===== Text passage =====

Walking Ambleside to Grasmere

A much more gentle goal for today’s walk; a low level walk from Ambleside to Grasmere via Rydal Water. I’d never done this walk before so I was keen to do it.

We headed out of town a little after 10am. The first part was road walking but we soon stepped off the main road and onto one of Cumbria’s many corpse roads, where bodies were transported from town to town.

Lots of cute herdwick sheep.
Checking whether it’s true or not.

We took many photos of the landscape and livestock as we wandered along. The weather was cloudy but warm.

Over a stile and into the grounds of Rydal Hall, a manor house with some lovely garden features.

‘Grot House’ must have been named before people realised ‘grotto’ was more suitable.
To get to the house we walked along this lovely path then under a bridge.

The inside of the house was simple but lovely, with window seats for viewing the waterfall.

We had a little walk around their gardens and took a photo of the front of the main house.

We thought about pretending we were staying here but you lot would never believe it.

On our way out we saw the most magnificent carpet of wild garlic I have ever seen! Look at it!

It was very hard to photograph well but we gave it our best shot.

On to the 400 year old church just down the road.

The interior of the church was lovely in its simplicity.

There was a bowl and little slips of paper up the front on the little table. Visitors were invited to write a prayer or message to god and put it in the bowl. Luke pulled a couple out and had a look.

Did he fall asleep in church? Is this a threat?

Past the church and down to Rydal village, which is a very small collection of houses and a pub. It is very cute though!

Clematis is out everywhere at the moment. So pretty!

The next section of the wall was on the other side of the main road, over a bridge and then along the banks of Rydal Water.

The forest was a luminous green, with all the new leaves and fresh ferns.
Thousands of bluebells along the path.
Bluebells are irritatingly difficult to photograph effectively but so magical in person.

=====

§ **Task requirements**: Reproduce a section of the Ambleside to Grasmere walk account word for word, beginning at "There was a" and stopping after "very cute though!". The listing that follows is separate material, unrelated to the walk account above.

===== Collected data =====

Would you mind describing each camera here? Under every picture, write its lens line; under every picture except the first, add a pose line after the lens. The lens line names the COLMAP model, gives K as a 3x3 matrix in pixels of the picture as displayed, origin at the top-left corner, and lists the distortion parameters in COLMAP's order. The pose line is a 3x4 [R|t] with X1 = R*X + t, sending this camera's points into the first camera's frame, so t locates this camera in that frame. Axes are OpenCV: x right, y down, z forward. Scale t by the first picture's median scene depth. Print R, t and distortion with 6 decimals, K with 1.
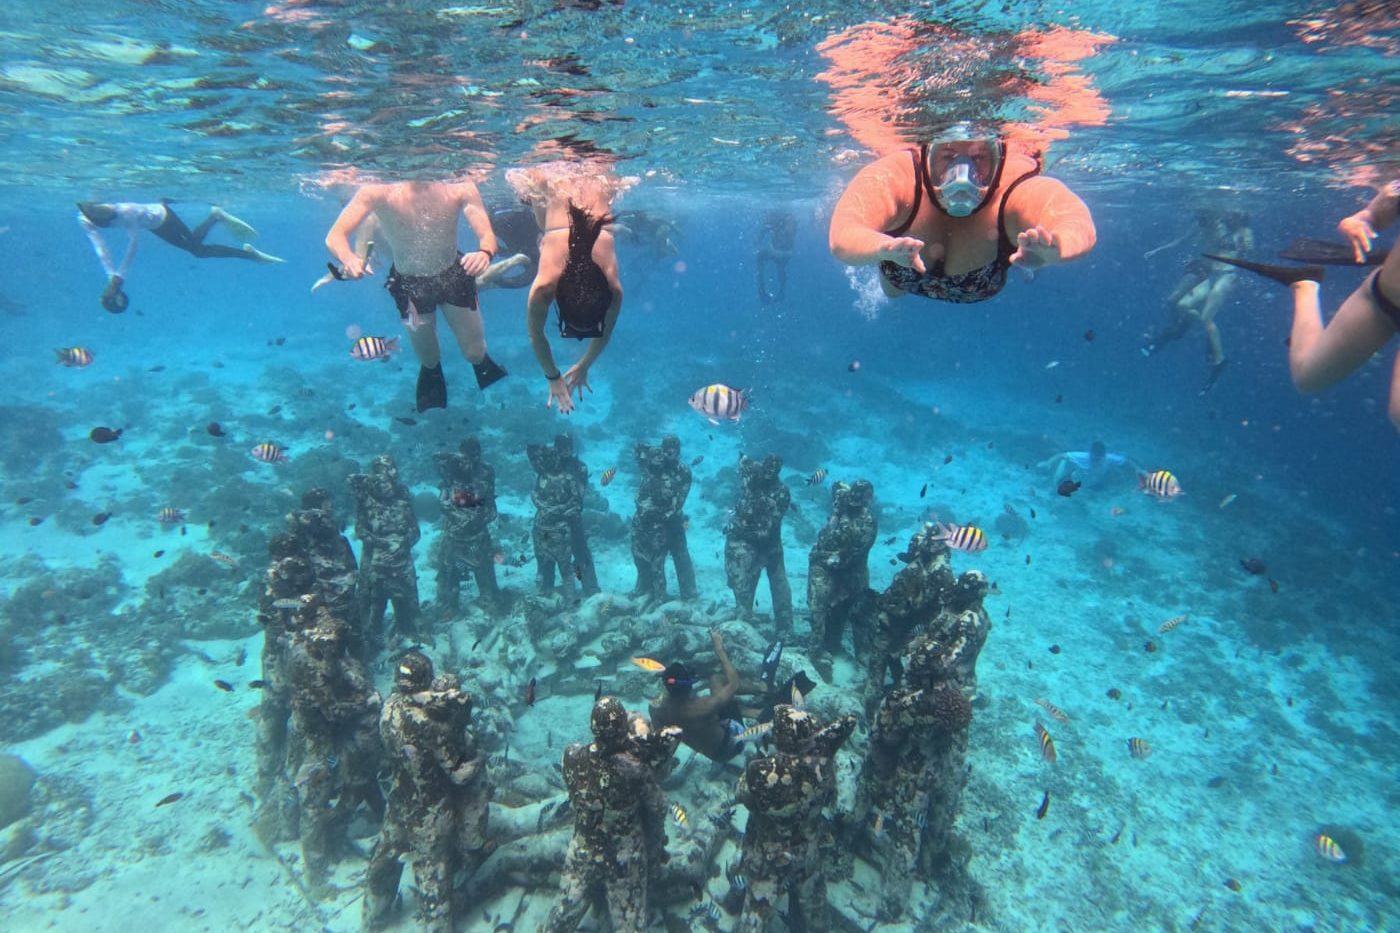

=====

§ **Exercise output**:
There was a bowl and little slips of paper up the front on the little table. Visitors were invited to write a prayer or message to god and put it in the bowl. Luke pulled a couple out and had a look.

Did he fall asleep in church? Is this a threat?

Past the church and down to Rydal village, which is a very small collection of houses and a pub. It is very cute though!